Namely, 1. Icons on the desktop cannot be transparent. They all have to have those dumb white boxes around them, for Reasons™. 2. The outline around the icons is part of the settings—and, yes, we can make it a default to not show the outline and to give more padding between all the icons (part of why my mockup looks so fabulous). All of that takes time, though—and even if it might only take a little time, with a single-digit number of developers on the entire project… that’s just not a priority.
Sorry, ninavizz. Thank you very much for all of your efforts.
Nothing to be sorry for—at all! Qubes exists and is amazing. For that, and for the rest of the core team and the contributor community also being amazing, I’m immensely grateful for.
It’s on all of us to get more funding secured, so we can do releases more quickly and invest more in the UI. Yes, that would be easy if folks were kosher with the VC route—but the fact that we aren’t and that preserving the project’s integrity is a priority, is much of why I love the project and the community so much.
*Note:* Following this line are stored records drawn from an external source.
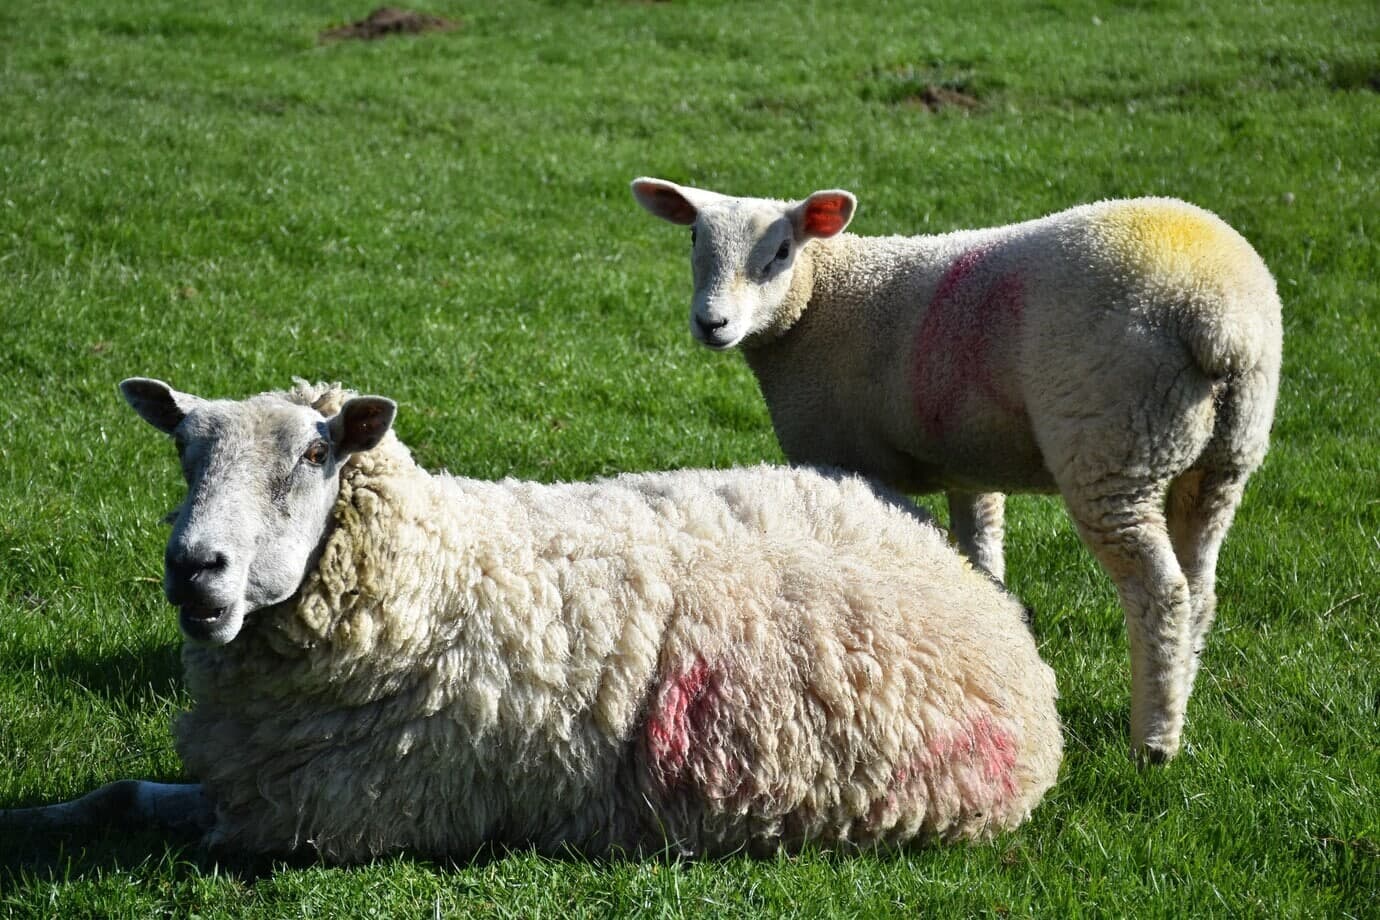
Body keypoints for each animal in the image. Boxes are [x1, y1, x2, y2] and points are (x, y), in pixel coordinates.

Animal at [0, 378, 1061, 863]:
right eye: (184, 450)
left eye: (312, 457)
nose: (195, 570)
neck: (433, 578)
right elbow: (115, 798)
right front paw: (34, 819)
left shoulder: (315, 823)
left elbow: (156, 822)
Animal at [631, 178, 1282, 764]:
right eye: (694, 238)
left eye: (782, 251)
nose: (710, 323)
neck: (819, 303)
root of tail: (1219, 320)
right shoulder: (969, 460)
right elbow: (982, 550)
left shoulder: (844, 461)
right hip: (1225, 454)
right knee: (1200, 585)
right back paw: (1180, 703)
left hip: (1113, 441)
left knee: (1160, 593)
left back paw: (1152, 742)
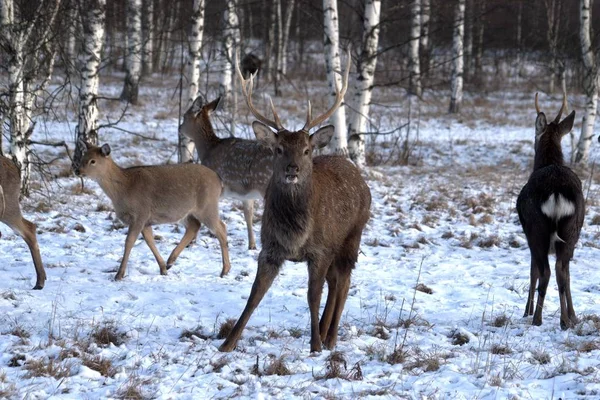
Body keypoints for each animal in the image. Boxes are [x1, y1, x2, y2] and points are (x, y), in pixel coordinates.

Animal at [76, 142, 231, 280]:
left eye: (93, 161)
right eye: (83, 157)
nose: (77, 170)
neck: (124, 189)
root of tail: (219, 181)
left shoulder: (140, 213)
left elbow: (129, 241)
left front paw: (119, 275)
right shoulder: (146, 220)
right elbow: (150, 241)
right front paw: (163, 268)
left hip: (207, 206)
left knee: (221, 228)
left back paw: (225, 270)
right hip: (187, 212)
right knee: (195, 226)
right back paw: (170, 261)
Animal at [178, 96, 272, 250]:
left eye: (185, 116)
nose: (179, 127)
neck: (208, 150)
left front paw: (192, 242)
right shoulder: (246, 195)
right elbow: (248, 215)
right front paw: (252, 245)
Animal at [218, 50, 372, 354]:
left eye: (307, 150)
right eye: (279, 149)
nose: (293, 169)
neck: (295, 235)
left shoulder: (320, 250)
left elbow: (312, 296)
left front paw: (315, 346)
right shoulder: (270, 249)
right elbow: (254, 295)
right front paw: (228, 343)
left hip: (352, 235)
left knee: (344, 281)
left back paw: (330, 338)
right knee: (335, 281)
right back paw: (325, 331)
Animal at [516, 92, 584, 330]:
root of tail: (556, 192)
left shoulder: (528, 235)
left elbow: (532, 271)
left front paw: (526, 311)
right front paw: (573, 315)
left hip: (536, 228)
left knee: (545, 270)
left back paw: (537, 318)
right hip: (572, 229)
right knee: (562, 270)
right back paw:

Qube Manager […] remember a few (4?) years ago rebels against QM dropping off from the first releases of Qubes 4
lol I remember that. I think I was very concerned about it too at the time.
Now, I couldn’t tell you the last time I launched Qubes Manager… or what I would use it for. It seems fully redundant and a very slow way to get anything done. Funny how time changes perspective.
It’s kind of cool though that the project allows so much freedom for different people to have very different workflows. Great job!